Microgrids are one such energy solution. They operate as miniature versions of the centralized electric grid that dispatch, distribute, and regulate the flow of electricity. It is their ability to be ‘islanded’ from the main power grid, which is their key distinguishing factor, enabling them to operate through any grid disruption continuously.
"All microgrids are not created equal, but through evaluation of your facility’s power demand and investigation into the power supply that would best support it, you’ll uncover the path to true energy resiliency for your business"
But when it comes to microgrid solutions, one size does not fit all. Microgrids require collaboration and customization in order to meet the needs of a business. This can make the process of planning and building microgrids a complex, sometimes lengthy endeavor. The good news is, there is some evaluation and investigation you can do ahead of time to lighten the load, so to speak.
What to Consider When Designing a Microgrid
Designing a successful microgrid is about ensuring harmony between the power supply side and the power demand side.
Let’s start with the demand side. The first step is to fully understand your facility, your processes, and, most importantly, your load. Consider your reliability requirements – how much flexibility do you have in your power demands? Could you tolerate a dip in power quality? A one-hour outage? What would a day without power mean for your facility? How about a five-day outage event?
Begin associating a dollar value with the resiliency of your power supply. This will help you determine which loads are critical and which you can do without, which in turn, informs peak microgrid sizing.

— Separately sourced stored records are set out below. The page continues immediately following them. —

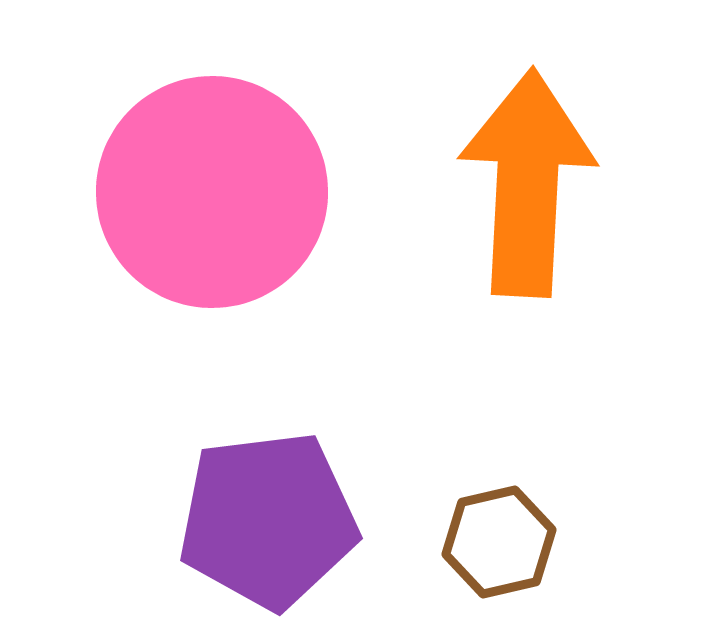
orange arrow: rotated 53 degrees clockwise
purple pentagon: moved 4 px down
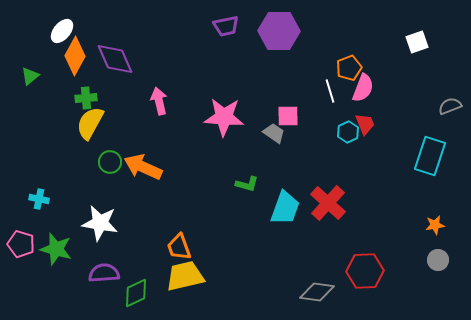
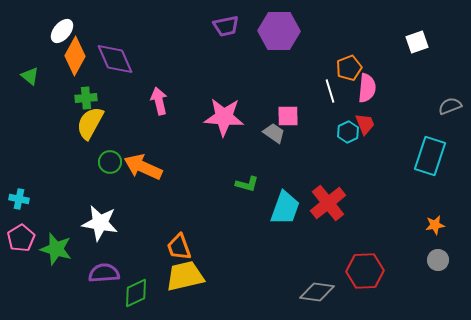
green triangle: rotated 42 degrees counterclockwise
pink semicircle: moved 4 px right; rotated 16 degrees counterclockwise
cyan cross: moved 20 px left
red cross: rotated 9 degrees clockwise
pink pentagon: moved 6 px up; rotated 24 degrees clockwise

A partial microgrid that keeps the power on for the most critical operations, while sacrificing the rest, might make the most sense for your facility. Cost limits come into play here, andmore oftentimes than not, it serves you better to decide what part of your operations – if any – can go without power when the grid goes down.
For example, a supermarket’s mission might just be to remain open to the public during an outage to provide resources and food to its local community. In this case, only some portions of the retailer’s load needs to be carried by the microgrid, such as refrigeration to prevent spoilage and ensuring some of the registers and internal lighting stays on, while things like internal temperature control and parking lot lighting can be dropped.
Next, determine your load’s capacity factor requirements – perhaps your facility is only open during the day and closed at night, or maybe it is open 24x7. Discerning your daily usage or seasonal usage profile requirements will help you couple your power demands with the right energy supply.
If your business involves processes that run all day, every day, renewable energy sources such as solar or wind may not be practical solutions on their own. Because they are intermittent, their capacity factor is limited; consequently, they may not be able to supply all the power you need during the entire time you need it. For high tech manufacturers, data centers, or hospitals, that’s a risk they oftentimes can’t take.
This is why many microgrids incorporate an energy source with a high capacity factor – one that can run continuously, including solutions such as fuel cells, diesel or gas engines, as well as combined heat and power (CHP) systems. These systems serve as the foundation of a microgrid, and other resources like renewables and batteries can be integrated to serve additional purposes.
Finally, you must consider the fuel supply in your microgrid assessment. Diesel engines require reliance on onsite fuel reserves or delivery trucks. During storms and other widespread power outages when the entire region is looking for diesel, supplies will be prioritized for hospitals, and delivery trucks may be impeded by dangerous weather and road conditions.
Alternatively, the strong underground pipeline system that delivers natural gas is a mesh network, providing constant fuel and greatly reducing the risk of supply issues. Thus, fuel cells, CHP, and gas engines can offer greater reliability with more secure fuel supply and are typically recommended as the primary foundation of your supply-side resource.
Ultimately, a microgrid must be customized for your needs. All microgrids are not created equal, but thorough evaluation of your facility’s power demand and investigation into the power supply that would best support it, you’ll uncover the path to true energy resiliency for your business.